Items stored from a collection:
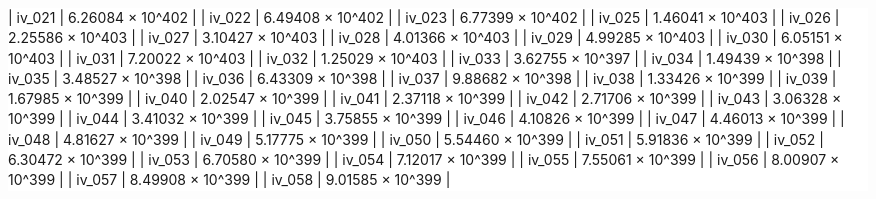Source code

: | iv_021 | 6.26084 × 10^402 |
| iv_022 | 6.49408 × 10^402 |
| iv_023 | 6.77399 × 10^402 |
| iv_025 | 1.46041 × 10^403 |
| iv_026 | 2.25586 × 10^403 |
| iv_027 | 3.10427 × 10^403 |
| iv_028 | 4.01366 × 10^403 |
| iv_029 | 4.99285 × 10^403 |
| iv_030 | 6.05151 × 10^403 |
| iv_031 | 7.20022 × 10^403 |
| iv_032 | 1.25029 × 10^403 |
| iv_033 | 3.62755 × 10^397 |
| iv_034 | 1.49439 × 10^398 |
| iv_035 | 3.48527 × 10^398 |
| iv_036 | 6.43309 × 10^398 |
| iv_037 | 9.88682 × 10^398 |
| iv_038 | 1.33426 × 10^399 |
| iv_039 | 1.67985 × 10^399 |
| iv_040 | 2.02547 × 10^399 |
| iv_041 | 2.37118 × 10^399 |
| iv_042 | 2.71706 × 10^399 |
| iv_043 | 3.06328 × 10^399 |
| iv_044 | 3.41032 × 10^399 |
| iv_045 | 3.75855 × 10^399 |
| iv_046 | 4.10826 × 10^399 |
| iv_047 | 4.46013 × 10^399 |
| iv_048 | 4.81627 × 10^399 |
| iv_049 | 5.17775 × 10^399 |
| iv_050 | 5.54460 × 10^399 |
| iv_051 | 5.91836 × 10^399 |
| iv_052 | 6.30472 × 10^399 |
| iv_053 | 6.70580 × 10^399 |
| iv_054 | 7.12017 × 10^399 |
| iv_055 | 7.55061 × 10^399 |
| iv_056 | 8.00907 × 10^399 |
| iv_057 | 8.49908 × 10^399 |
| iv_058 | 9.01585 × 10^399 |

Aim of the exercise:
Retype all of the entries above character for character, and leave the pictures out of your answer.

Task response:
Source code

: | iv_021 | 6.26084 × 10^402 |
| iv_022 | 6.49408 × 10^402 |
| iv_023 | 6.77399 × 10^402 |
| iv_025 | 1.46041 × 10^403 |
| iv_026 | 2.25586 × 10^403 |
| iv_027 | 3.10427 × 10^403 |
| iv_028 | 4.01366 × 10^403 |
| iv_029 | 4.99285 × 10^403 |
| iv_030 | 6.05151 × 10^403 |
| iv_031 | 7.20022 × 10^403 |
| iv_032 | 1.25029 × 10^403 |
| iv_033 | 3.62755 × 10^397 |
| iv_034 | 1.49439 × 10^398 |
| iv_035 | 3.48527 × 10^398 |
| iv_036 | 6.43309 × 10^398 |
| iv_037 | 9.88682 × 10^398 |
| iv_038 | 1.33426 × 10^399 |
| iv_039 | 1.67985 × 10^399 |
| iv_040 | 2.02547 × 10^399 |
| iv_041 | 2.37118 × 10^399 |
| iv_042 | 2.71706 × 10^399 |
| iv_043 | 3.06328 × 10^399 |
| iv_044 | 3.41032 × 10^399 |
| iv_045 | 3.75855 × 10^399 |
| iv_046 | 4.10826 × 10^399 |
| iv_047 | 4.46013 × 10^399 |
| iv_048 | 4.81627 × 10^399 |
| iv_049 | 5.17775 × 10^399 |
| iv_050 | 5.54460 × 10^399 |
| iv_051 | 5.91836 × 10^399 |
| iv_052 | 6.30472 × 10^399 |
| iv_053 | 6.70580 × 10^399 |
| iv_054 | 7.12017 × 10^399 |
| iv_055 | 7.55061 × 10^399 |
| iv_056 | 8.00907 × 10^399 |
| iv_057 | 8.49908 × 10^399 |
| iv_058 | 9.01585 × 10^399 |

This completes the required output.